With less than three years to go before the Paris 2024 Games, the delay in the construction of future Olympic venues keeps getting longer. After the media village, another construction project also planned in Seine-Saint-Denis has been slowed down by legal procedures. Its future is now on hold.
On Monday, September 20th, the Paris Administrative Court of Appeal suspended the building permit for the training pool in Aubervilliers. Its construction is being contested by associations of local residents and environmentalists. They criticise it for encroaching on the historic workers’ gardens, vegetable plots that are more than a century old.
The project to build a 50-metre swimming pool and solarium involves the destruction of 67 trees. A large part of them (47) will be replanted, but only a part. The construction site will also cut down nearly 4,000 square metres of allotments.
According to the ruling of the Paris administrative court, consulted by AFP, “the execution of the present order, which suspends the disputed building permit, necessarily implies, as the applicants rightly maintain, that the work already undertaken should be terminated immediately”. The judge in charge of the case noted several defects in the legality of the town planning code.
The building permit, issued on July 21st, has therefore been suspended. The work was stopped before it had even begun. They were only at the stage of destroying the gardens, which began at the beginning of September, after the forced evacuation of environmental activists who had occupied the site for several months.
A training pool for the Paris 2024 Games, the pool must then be accessible to the inhabitants of Aubervilliers, a town of 90,000 inhabitants where, according to the mayor Karine Franclet, 60% of children do not know how to swim when they enter the sixth grade. Aubervilliers currently has only one swimming pool. The Olympic pool was to be integrated into the vast legacy plan for the Paris 2024 Olympic and Paralympic Games.
The cost of the project has been set at €33 million, of which about a third will be financed by SOLIDEO, which is responsible for delivering the Olympic facilities.

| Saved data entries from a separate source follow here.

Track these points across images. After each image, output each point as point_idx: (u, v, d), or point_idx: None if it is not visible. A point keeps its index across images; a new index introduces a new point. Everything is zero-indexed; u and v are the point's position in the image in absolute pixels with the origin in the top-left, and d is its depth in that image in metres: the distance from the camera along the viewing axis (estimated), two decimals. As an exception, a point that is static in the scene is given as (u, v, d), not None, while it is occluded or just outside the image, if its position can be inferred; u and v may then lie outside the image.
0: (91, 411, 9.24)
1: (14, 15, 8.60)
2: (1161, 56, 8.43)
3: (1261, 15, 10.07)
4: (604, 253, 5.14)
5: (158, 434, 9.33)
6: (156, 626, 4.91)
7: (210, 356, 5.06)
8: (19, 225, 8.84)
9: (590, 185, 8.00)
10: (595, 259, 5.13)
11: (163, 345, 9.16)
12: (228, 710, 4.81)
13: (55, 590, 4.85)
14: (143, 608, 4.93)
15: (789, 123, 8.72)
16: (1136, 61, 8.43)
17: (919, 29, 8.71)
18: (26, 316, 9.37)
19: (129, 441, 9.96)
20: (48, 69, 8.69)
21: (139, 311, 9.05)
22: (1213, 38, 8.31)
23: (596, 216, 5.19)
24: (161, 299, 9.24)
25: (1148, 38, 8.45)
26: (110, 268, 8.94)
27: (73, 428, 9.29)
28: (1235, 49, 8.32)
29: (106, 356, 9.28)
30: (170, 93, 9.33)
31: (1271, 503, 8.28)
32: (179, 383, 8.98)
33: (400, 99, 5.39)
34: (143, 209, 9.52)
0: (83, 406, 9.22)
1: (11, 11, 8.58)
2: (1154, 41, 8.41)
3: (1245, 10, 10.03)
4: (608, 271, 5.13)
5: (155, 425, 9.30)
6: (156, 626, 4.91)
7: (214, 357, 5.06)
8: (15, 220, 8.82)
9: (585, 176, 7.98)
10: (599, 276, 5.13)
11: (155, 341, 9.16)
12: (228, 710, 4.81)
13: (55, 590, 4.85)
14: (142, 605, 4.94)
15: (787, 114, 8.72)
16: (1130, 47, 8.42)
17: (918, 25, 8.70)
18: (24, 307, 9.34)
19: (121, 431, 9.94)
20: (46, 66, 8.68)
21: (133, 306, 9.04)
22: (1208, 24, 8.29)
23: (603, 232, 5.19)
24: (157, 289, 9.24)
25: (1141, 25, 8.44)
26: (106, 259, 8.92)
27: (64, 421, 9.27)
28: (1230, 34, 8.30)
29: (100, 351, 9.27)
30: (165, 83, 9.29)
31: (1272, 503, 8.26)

Will it see the light of day? At this stage, the answer remains highly conditional. The legal battle is probably just beginning. The Aubervilliers town hall, the holder of the building permit, can appeal the administrative court’s decision to the Council of State. It can also regularise the contentious points raised by the judge. The project should also be the subject of a new hearing on the facts.
As a reminder, last April, the same administrative court had pronounced the suspension of the works of the media village, located in Dugny, also in Seine-Saint-Denis. Three months later, after a new study of the case on the facts was conducted, the court back-pedalled and authorised the resumption of the work.
But time is running out. Stéphane Troussel, the president of the Seine-Saint-Denis departmental council, explained this to the media on Monday morning: “If the timetable does not allow the pool to be designated as a training site, the SOLIDEO will raise the issue” of its financial participation. In plain language: the very existence of this training pool will be debated. With the risk of seeing it permanently removed from the map of sites for the Paris 2024 Games.